--- Start of Text passage ---

Eliminating Data Races in Firefox – A Technical Report

We successfully deployed ThreadSanitizer in the Firefox project to eliminate data races in our remaining C/C++ components. In the process, we found several impactful bugs and can safely say that data races are often underestimated in terms of their impact on program correctness. We recommend that all multithreaded C/C++ projects adopt the ThreadSanitizer tool to enhance code quality.

What is ThreadSanitizer?

ThreadSanitizer (TSan) is compile-time instrumentation to detect data races according to the C/C++ memory model on Linux. It is important to note that these data races are considered undefined behavior within the C/C++ specification. As such, the compiler is free to assume that data races do not happen and perform optimizations under that assumption. Detecting bugs resulting from such optimizations can be hard, and data races often have an intermittent nature due to thread scheduling.

Without a tool like ThreadSanitizer, even the most experienced developers can spend hours on locating such a bug. With ThreadSanitizer, you get a comprehensive data race report that often contains all of the information needed to fix the problem.

An example for a ThreadSanitizer report, showing where each thread is reading/writing, the location they both access and where the threads were created. ThreadSanitizer Output for this example program (shortened for article)

One important property of TSan is that, when properly deployed, the data race detection does not produce false positives. This is incredibly important for tool adoption, as developers quickly lose faith in tools that produce uncertain results.

Like other sanitizers, TSan is built into Clang and can be used with any recent Clang/LLVM toolchain. If your C/C++ project already uses e.g. AddressSanitizer (which we also highly recommend), deploying ThreadSanitizer will be very straightforward from a toolchain perspective.

Challenges in Deployment

Benign vs. Impactful Bugs

Despite ThreadSanitizer being a very well designed tool, we had to overcome a variety of challenges at Mozilla during the deployment phase. The most significant issue we faced was that it is really difficult to prove that data races are actually harmful at all and that they impact the everyday use of Firefox. In particular, the term “benign” came up often. Benign data races acknowledge that a particular data race is actually a race, but assume that it does not have any negative side effects.

While benign data races do exist, we found (in agreement with previous work on this subject [1] [2]) that data races are very easily misclassified as benign. The reasons for this are clear: It is hard to reason about what compilers can and will optimize, and confirmation for certain “benign” data races requires you to look at the assembler code that the compiler finally produces.

Needless to say, this procedure is often much more time consuming than fixing the actual data race and also not future-proof. As a result, we decided that the ultimate goal should be a “no data races” policy that declares even benign data races as undesirable due to their risk of misclassification, the required time for investigation and the potential risk from future compilers (with better optimizations) or future platforms (e.g. ARM).

--- End of Text passage ---

Problems and tasks
A - Decide whether each statement agrees with the technical report, answering yes or no and quoting the words of the report that settle it: (i) ThreadSanitizer is built into Clang. (ii) When properly deployed, ThreadSanitizer's data race detection often produces false positives. (iii) Mozilla chose to permit data races classified as benign.
B - According to the technical report, how does the C/C++ specification treat data races?
The entries that come next are separate material and have no connection to the technical report.

--- Start of Information given ---

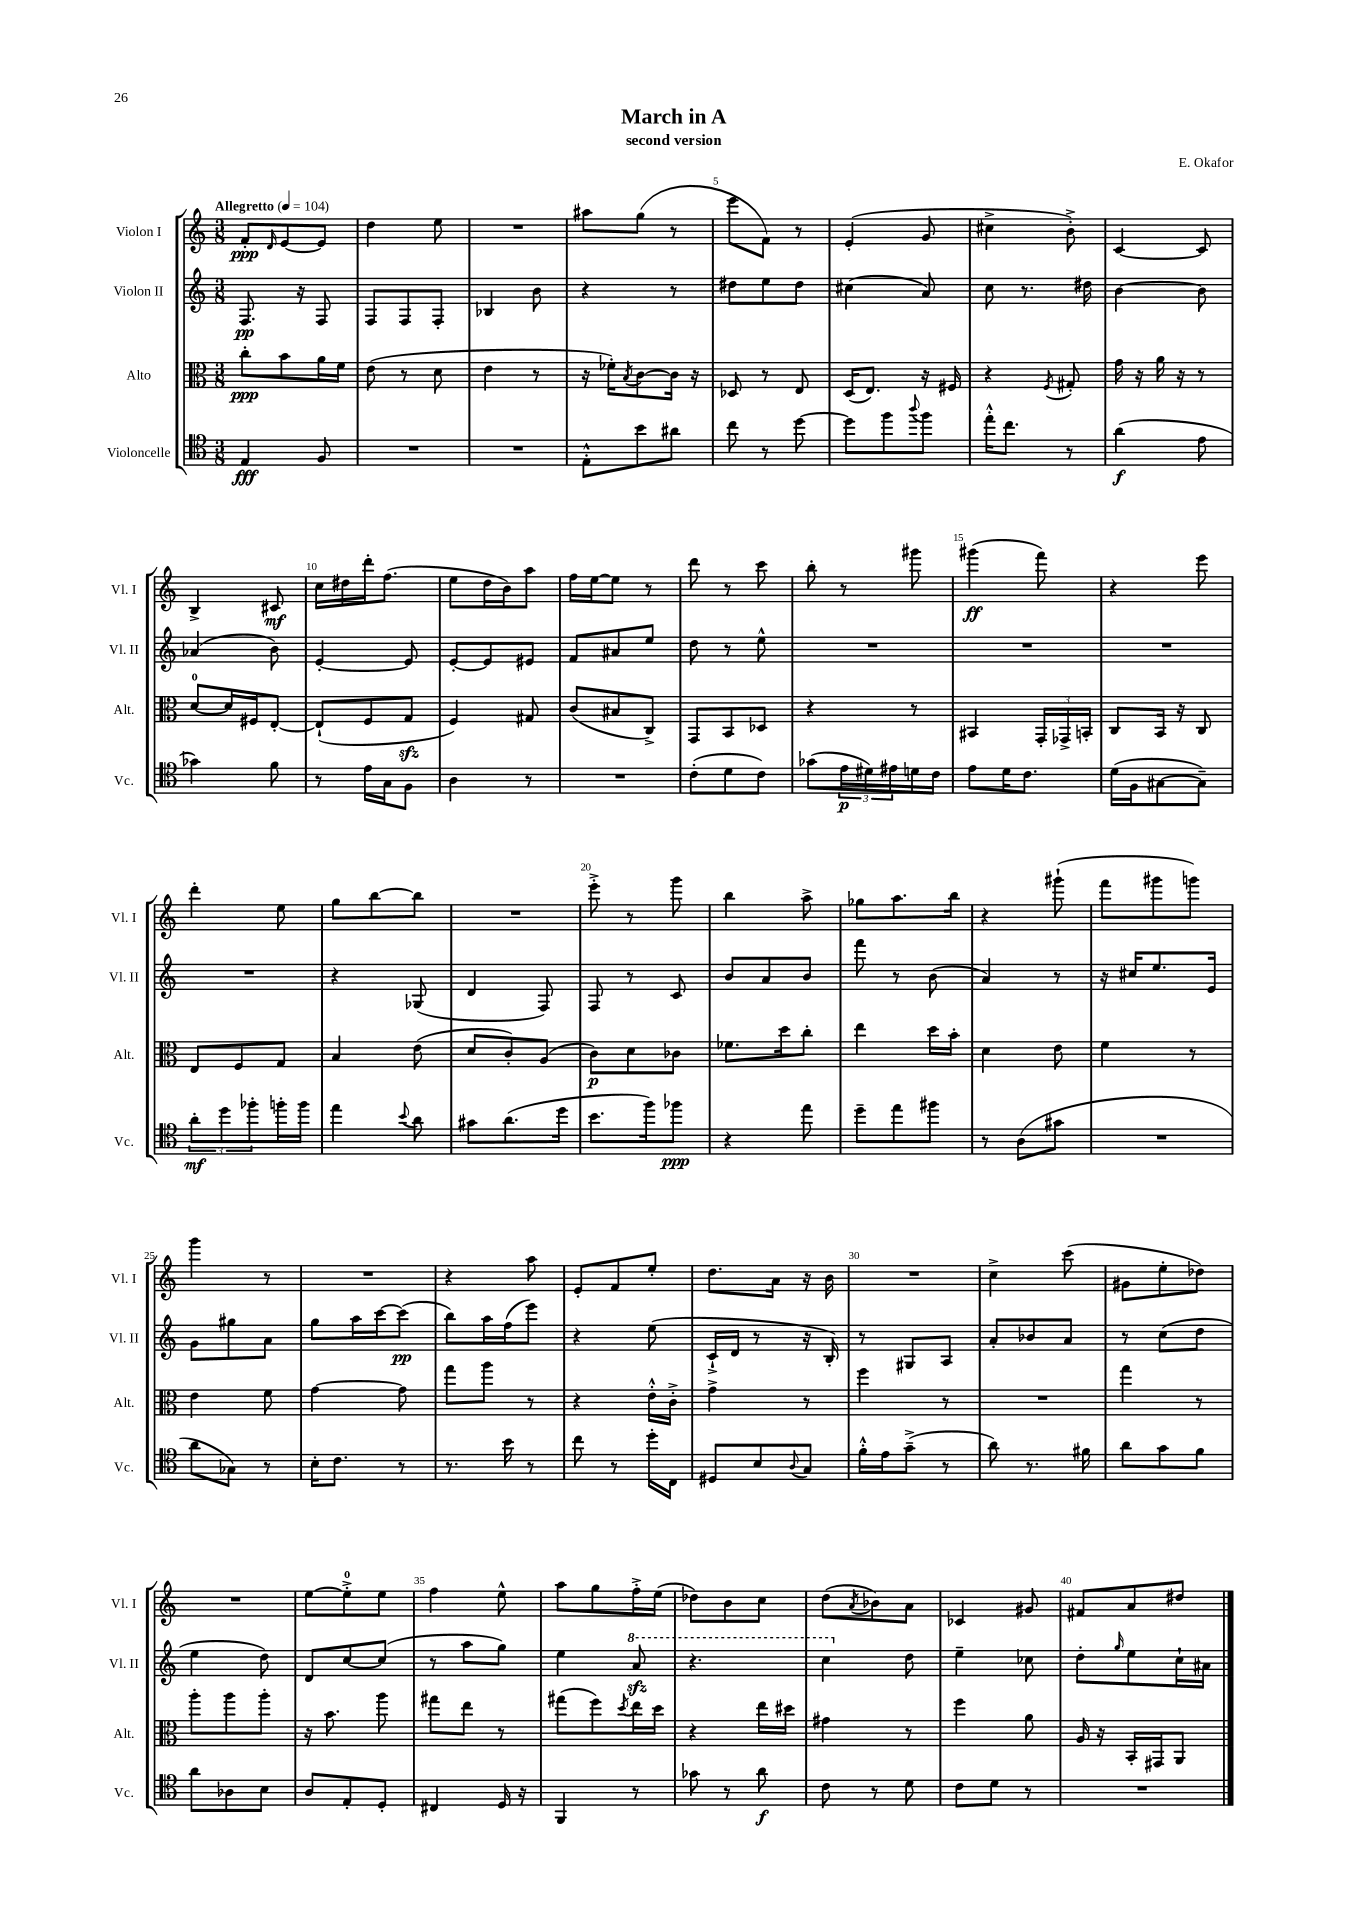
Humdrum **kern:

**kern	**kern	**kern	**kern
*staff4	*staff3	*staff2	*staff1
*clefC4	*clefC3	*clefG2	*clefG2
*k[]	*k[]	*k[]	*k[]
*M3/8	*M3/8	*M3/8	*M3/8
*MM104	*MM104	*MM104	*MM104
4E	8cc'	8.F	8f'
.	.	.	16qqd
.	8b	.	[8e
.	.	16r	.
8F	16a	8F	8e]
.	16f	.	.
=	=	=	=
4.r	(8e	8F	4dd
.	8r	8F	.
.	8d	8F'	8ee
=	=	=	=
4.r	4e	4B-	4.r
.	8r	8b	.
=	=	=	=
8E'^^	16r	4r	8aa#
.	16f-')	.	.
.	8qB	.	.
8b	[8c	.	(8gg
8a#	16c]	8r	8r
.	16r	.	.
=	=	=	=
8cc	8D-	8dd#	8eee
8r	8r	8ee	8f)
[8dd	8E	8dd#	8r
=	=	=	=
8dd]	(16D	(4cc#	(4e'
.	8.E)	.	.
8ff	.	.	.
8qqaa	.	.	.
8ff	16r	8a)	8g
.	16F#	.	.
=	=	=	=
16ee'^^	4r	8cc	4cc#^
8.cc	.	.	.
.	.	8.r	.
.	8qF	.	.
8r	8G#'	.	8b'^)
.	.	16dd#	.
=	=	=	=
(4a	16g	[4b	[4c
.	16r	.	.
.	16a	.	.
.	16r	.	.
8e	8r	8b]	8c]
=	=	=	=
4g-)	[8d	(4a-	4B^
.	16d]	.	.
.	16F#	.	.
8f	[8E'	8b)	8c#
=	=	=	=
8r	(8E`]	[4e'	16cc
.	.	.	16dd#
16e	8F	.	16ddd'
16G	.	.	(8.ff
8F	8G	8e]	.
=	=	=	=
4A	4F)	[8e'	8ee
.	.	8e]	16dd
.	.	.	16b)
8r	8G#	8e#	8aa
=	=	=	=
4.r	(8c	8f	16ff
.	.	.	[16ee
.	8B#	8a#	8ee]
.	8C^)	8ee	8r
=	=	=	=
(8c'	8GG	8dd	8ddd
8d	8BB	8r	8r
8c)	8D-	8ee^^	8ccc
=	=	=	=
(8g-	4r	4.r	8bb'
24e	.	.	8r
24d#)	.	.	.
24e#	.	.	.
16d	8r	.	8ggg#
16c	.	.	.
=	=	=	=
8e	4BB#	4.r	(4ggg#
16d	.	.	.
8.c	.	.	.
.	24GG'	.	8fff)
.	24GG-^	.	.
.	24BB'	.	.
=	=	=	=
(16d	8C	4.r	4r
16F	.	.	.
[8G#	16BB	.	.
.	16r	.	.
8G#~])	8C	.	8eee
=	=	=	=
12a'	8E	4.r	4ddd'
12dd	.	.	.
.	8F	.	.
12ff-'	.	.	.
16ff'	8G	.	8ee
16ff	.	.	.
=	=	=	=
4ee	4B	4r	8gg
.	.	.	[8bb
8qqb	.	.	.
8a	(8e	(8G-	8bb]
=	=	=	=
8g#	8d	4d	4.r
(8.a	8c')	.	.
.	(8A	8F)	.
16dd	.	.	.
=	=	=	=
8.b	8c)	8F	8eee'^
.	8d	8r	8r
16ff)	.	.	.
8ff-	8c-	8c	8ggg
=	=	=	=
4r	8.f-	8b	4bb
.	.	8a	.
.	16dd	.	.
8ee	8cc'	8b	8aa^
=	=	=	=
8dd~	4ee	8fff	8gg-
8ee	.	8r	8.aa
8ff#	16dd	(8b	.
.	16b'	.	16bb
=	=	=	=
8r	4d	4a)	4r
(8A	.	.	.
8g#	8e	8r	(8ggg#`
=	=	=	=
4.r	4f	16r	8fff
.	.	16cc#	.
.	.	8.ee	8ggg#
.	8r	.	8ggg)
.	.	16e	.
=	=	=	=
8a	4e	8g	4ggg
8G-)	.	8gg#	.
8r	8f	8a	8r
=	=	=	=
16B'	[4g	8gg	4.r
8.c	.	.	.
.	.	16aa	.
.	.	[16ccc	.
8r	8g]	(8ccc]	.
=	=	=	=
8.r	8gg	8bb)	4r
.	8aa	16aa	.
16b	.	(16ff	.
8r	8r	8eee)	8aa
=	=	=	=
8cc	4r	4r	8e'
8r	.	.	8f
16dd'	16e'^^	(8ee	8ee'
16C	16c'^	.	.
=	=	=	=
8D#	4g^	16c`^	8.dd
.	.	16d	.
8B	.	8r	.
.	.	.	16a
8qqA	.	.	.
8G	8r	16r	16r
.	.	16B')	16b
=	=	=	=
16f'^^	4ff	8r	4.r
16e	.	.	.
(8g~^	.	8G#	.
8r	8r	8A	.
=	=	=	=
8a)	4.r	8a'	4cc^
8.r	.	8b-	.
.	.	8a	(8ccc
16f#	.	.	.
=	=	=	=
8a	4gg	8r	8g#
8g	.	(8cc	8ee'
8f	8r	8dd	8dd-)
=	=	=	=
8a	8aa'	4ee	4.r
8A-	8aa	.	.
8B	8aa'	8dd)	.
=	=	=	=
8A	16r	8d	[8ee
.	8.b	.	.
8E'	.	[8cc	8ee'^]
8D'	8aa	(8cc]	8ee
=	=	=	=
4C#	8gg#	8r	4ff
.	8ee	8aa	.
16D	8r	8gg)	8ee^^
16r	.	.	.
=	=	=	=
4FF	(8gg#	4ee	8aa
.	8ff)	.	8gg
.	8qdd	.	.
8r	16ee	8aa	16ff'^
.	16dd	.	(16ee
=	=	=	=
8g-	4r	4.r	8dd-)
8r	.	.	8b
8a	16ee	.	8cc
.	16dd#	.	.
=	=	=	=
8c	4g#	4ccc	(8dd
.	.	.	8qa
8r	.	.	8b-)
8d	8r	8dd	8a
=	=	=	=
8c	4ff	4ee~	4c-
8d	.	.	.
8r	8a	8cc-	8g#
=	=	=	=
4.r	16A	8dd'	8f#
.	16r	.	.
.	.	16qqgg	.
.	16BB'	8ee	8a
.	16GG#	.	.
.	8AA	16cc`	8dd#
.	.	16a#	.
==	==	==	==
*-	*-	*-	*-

--- End of Information given ---

Full answers
A -
(i) Yes: "TSan is built into Clang"
(ii) No: "when properly deployed, the data race detection does not produce false positives"
(iii) No: "a “no data races” policy that declares even benign data races as undesirable"

B - The C/C++ specification treats data races as undefined behavior.